Now, after four years with the Miami Heat, his team has taken care of the 33-year-old veteran forward; The Heat’s ability to remain undisturbed amidst turmoil shaped the No. 8’s great playoff run.
This has been an antacid season for Miami; Basically all it does is play close games. In the 2022-23 regular season and playoffs, the Heat had a staggering 62 times in games that reached the “clutch” point when the lead was within five points in the final five minutes or in overtime. That’s the third highest value for a team in the last 25 years.
And it was also a turbulent playoff. Even with stunning final scores – they are now 10-3 after winning Game 2 to secure a 2-0 series lead in the Eastern Conference Finals over the Boston Celtics – it was a hilarious ride that continues in Miami on Sunday for Game 3 (8:30 p.m. ET, TNT).
“We just learned a lot about how to deal with a lot of different emotions,” said Heat coach Erik Spoelstra.
“Every single game, it felt like it went on for weeks, every game ended in the last second, whether we shoot it or the other team shoots it. You develop some courage from that.”
Grit is a word for what Butler brings, but it doesn’t quite capture the whole. It’s more of a nervous calm. Usually when times are tough, he plays with a fire that never seems to be quenched.
The Heat were 11 points down in Friday’s second game in Boston with 11 minutes remaining. They were nine down with just over six minutes to go. At this point, Butler executed his three-point play by fouling Celtics forward Grant Williams and then faced him in a duel that was talk of rubbish.
“I love that gnarly version of Jimmy,” Spoelstra said after the game.
Gnarled yet undisturbed. Butler’s heartbeat didn’t seem to change, and neither did his team’s.

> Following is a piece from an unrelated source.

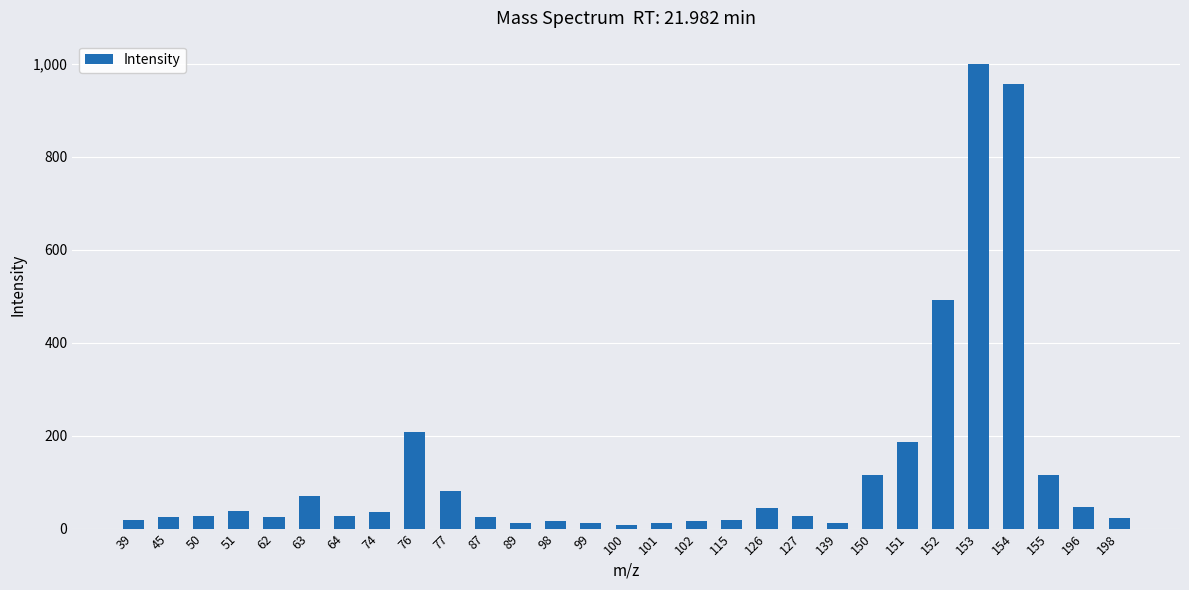

Is it true that the value at 50 is 28?

True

After Butler’s basket, Miami beat Boston 24-9 to win 111-105.
They had done it again.
It’s who you are, it’s who Butler is.
“It makes me smile,” said Butler, who scored nine of his 27 points in the fourth quarter of Game 2. “When people talk to me, I’m like, ‘Okay, I know I’m a decent player when… ‘You want to talk to me from anyone you can talk to.'”
Miami is now at an incredible 6-2 this postseason when they are at least 10 points behind (including 2-0 this series).
The Heat have racked up 38 crucial wins this season. They have a total of 55 wins, including the postseason. They basically win narrowly, often from far behind, or they lose narrowly. And they put maximum pressure on their opponents.
“Being in that kind of situation more than 50 times in the regular season is just a great experience for us,” said Bam Adebayo, who had a brilliant second game with 22 points, 17 rebounds and five assists.
Meanwhile, the Celtics twice blew away a 10-point lead in the fourth quarter of these playoffs, making them the most points in a postseason in 25 years.
The contrast in the well-being of the two teams during those awkward moments where Butler was the center of attention was clear.
As the Heat put together a string of crucial plays from Butler, Adebayo and Caleb Martin, who posted a career-high 25 point in Game 2, the Celtics melted away. Boston missed seven of its last eight shots and committed three brutal turnovers.
It was the Celtics’ fifth home loss of the playoffs. It was the Heat’s fifth away win of the season.
It’s not a trend you would have expected between these two teams, as they had an impressive regular season and one where just being in endless close games felt like an indictment.
But one path to this stage has paid off more than the other, thanks in large part to Miami’s star player — and his reassuring presence.
“This group has been together for a while, so there are some shared experiences,” Spoelstra said. “But certainly this year was really unique for all of us. There is something beautiful in combat. There is something beautiful in this rut and we are privileged to be able to live through a unique regular season as we have up until now.”